Identification of cyc2 genes and Chlorobia genome bins

Assembled contigs were assessed for the presence of cyc2 gene homologs by building a custom profile hidden Markov model (HMM). The predicted primary sequences of cyc2 were recovered from the four available genomes of Chlorobia known to possess the gene, Chl. ferrooxidans, Chl. phaeoferrooxidans, Chl. sp. N1, and Chl. luteolum, as well as from the genomes of reference microaerophilic iron-oxidizing bacteria as described elsewhere [21]. A cytochrome 572 gene from Leptospirillum sp. (EDZ39515.1) was omitted from the reference dataset, due to its high divergence from other sequences, to build a more robust alignment for the cyc2 clade relevant to the Chlorobia [35]. Collected sequences were aligned using Clustal Omega, version 1.2.3 [36], and the alignment was used to build a profile HMM using the hmmbuild function of HMMER3, version 3.2.1 [37]. Recovered cyc2 genes over the course of the study were added to the alignment and HMM. The final HMM is provided in Supplementary File 2 and sequence alignments are available in the code repository associated with this work.

Recovered cyc2 genes were compared to cyc2 reference sequences by building a maximum-likelihood phylogeny. The alignment was masked using Gblocks, version 0.91b [38], as described in the Supplementary Methods. The maximum-likelihood phylogeny was then prepared from the masked sequence alignment via IQ-TREE, version 1.6.10 [39], using the LG + F + I + G4 sequence evolution model as determined by the ModelFinder module of IQ-TREE [40]. To build the consensus tree, 1000 bootstrap replicates were performed, each requiring ~100–110 tree search iterations for phylogeny optimization.

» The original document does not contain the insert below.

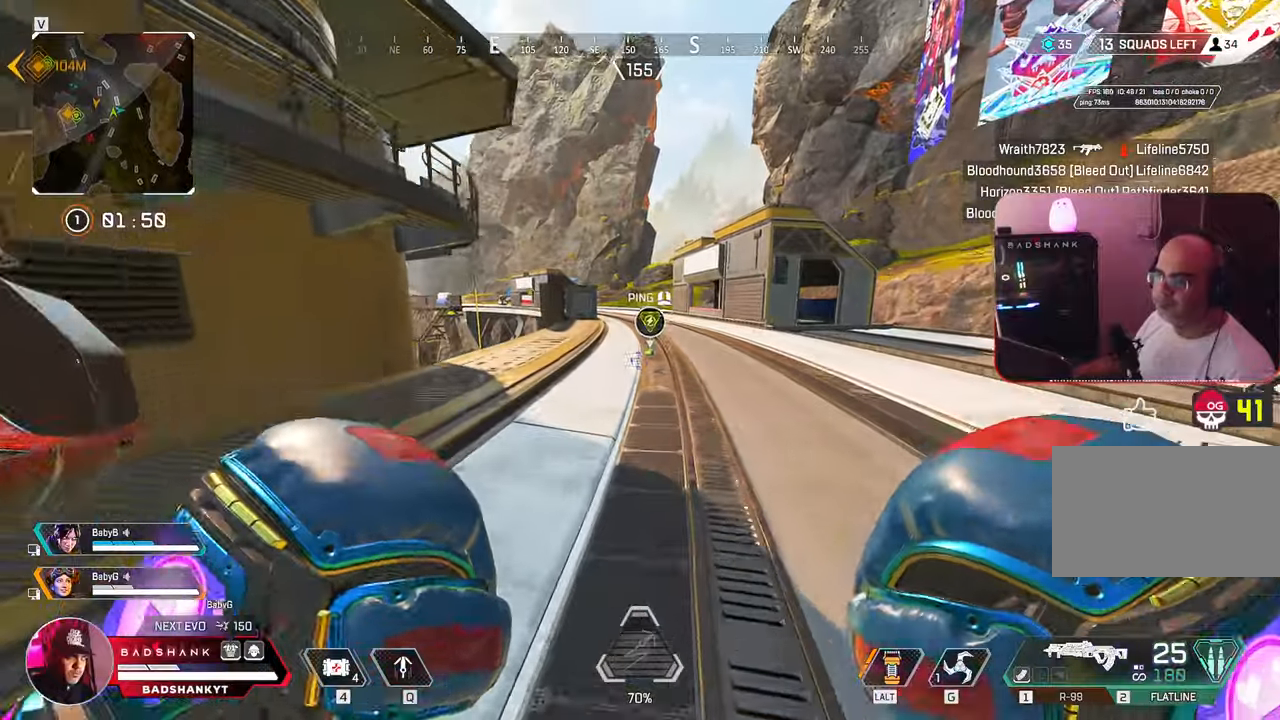
{"keys": ["w"], "mouse": [], "events": []}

Genome bins were dereplicated using dRep version 2.0.5 [41] with default settings. All genome bins from individual assembles and co-assemblies were pooled for dereplication to help ensure that the highest quality bins, whether from individual assemblies or co-assemblies, would be retained for downstream analyses. Genome bins of Chlorobia with >90% completeness and <10% contamination based on CheckM statistics [42] were selected for further study. These genome bins were imported into Anvi’o version 4 [43] and were manually examined for contigs improperly binned based on read mapping, tetranucleotide frequencies, and contig taxonomic classification. Import of ATLAS data into Anvi’o was performed using the atlas-to-anvi.sh script, version 1.0.22-co-assembly-r4, available in the atlas-extensions GitHub repository at https://github.com/jmtsuji/atlas-extensions. Contigs in curated genome bins of Chlorobia were then ordered via the Mauve Contig Mover development snapshot 2015-02-13 for Linux [44] using the Chl. luteolum genome to guide ordering. To assess bin quality, tRNA genes were predicted using Prokka v1.13.3 [45].

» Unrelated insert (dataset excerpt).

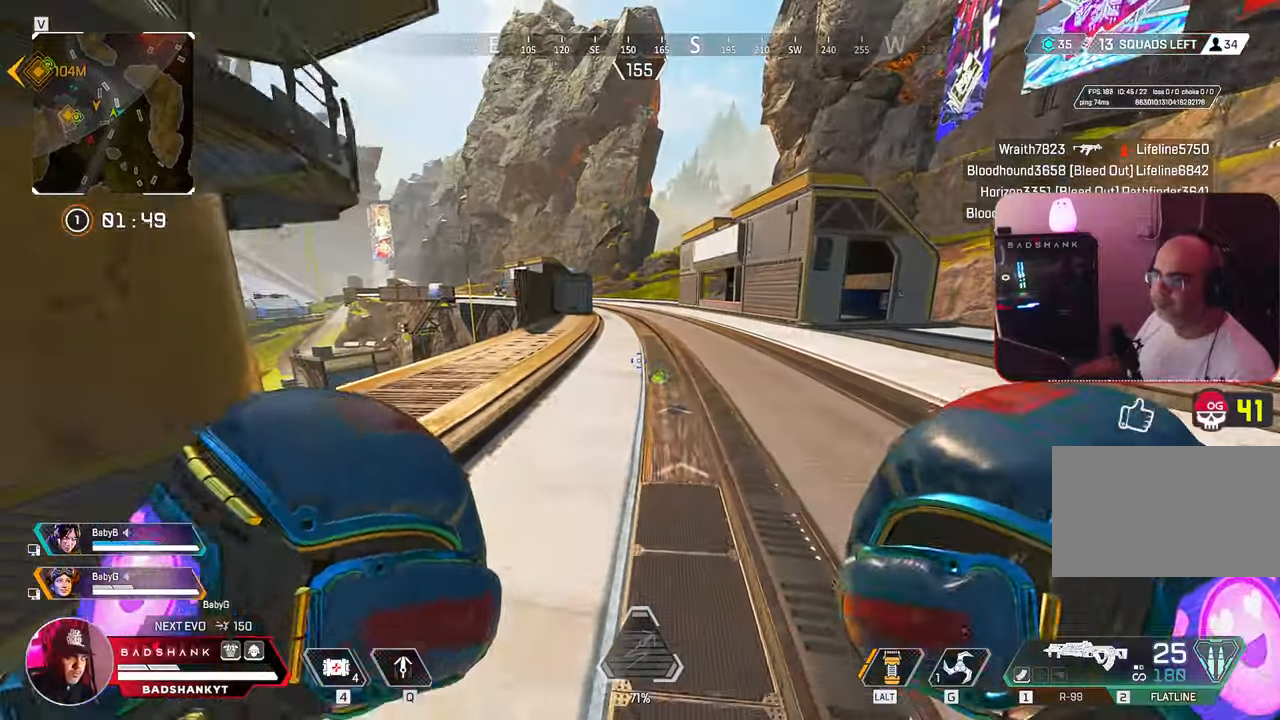
{"keys": ["w"], "mouse": [], "events": []}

Enrichment cultivation, sequencing, and assembly

Lake 227 and Lake 442 were sampled again in June 2016 and July 2017, along with the nearby Lake 304 in July 2017. Basic sampling information for each lake is summarized in Supplementary Table 1. Lake 304 has been described previously and also has seasonally anoxic bottom waters [46, 47]. The lake was experimentally fertilized with phosphate in 1971–72 and 1975–76, with ammonium in 1971–74, and with nitrate in 1973–74, but the lake has not been manipulated since then and rapidly returned to its non-eutrophied state once additions ceased, having a water residence time of ~2.7 years [48,49,50]. Lake 304 was added to our sampling efforts for enrichment culturing to explore the broader distribution of photoferrotrophy among IISD-ELA lakes, because preliminary 16S rRNA gene sequencing data (not shown) indicated high relative abundances of Chlorobia populations in this lake. Anoxic water was collected from Lakes 227 and 304 at a depth of 6 m and Lake 442 at 15 m, where trace levels of light are generally detectable (i.e., in the range of 0.01–1 µmol photons m−2 s−1 between 400 and 700 nm wavelengths, as commonly measured when field sampling). Lake water was pumped to the surface using a gear pump and directly injected into N2-filled 160 mL glass serum bottles that were sealed with blue butyl rubber stoppers (Bellco Glass; Vineland, New Jersey, USA), using a secondary needle to vent N2 gas until the bottles were full. Water was kept cold (~4 °C) and dark after collection and during shipping.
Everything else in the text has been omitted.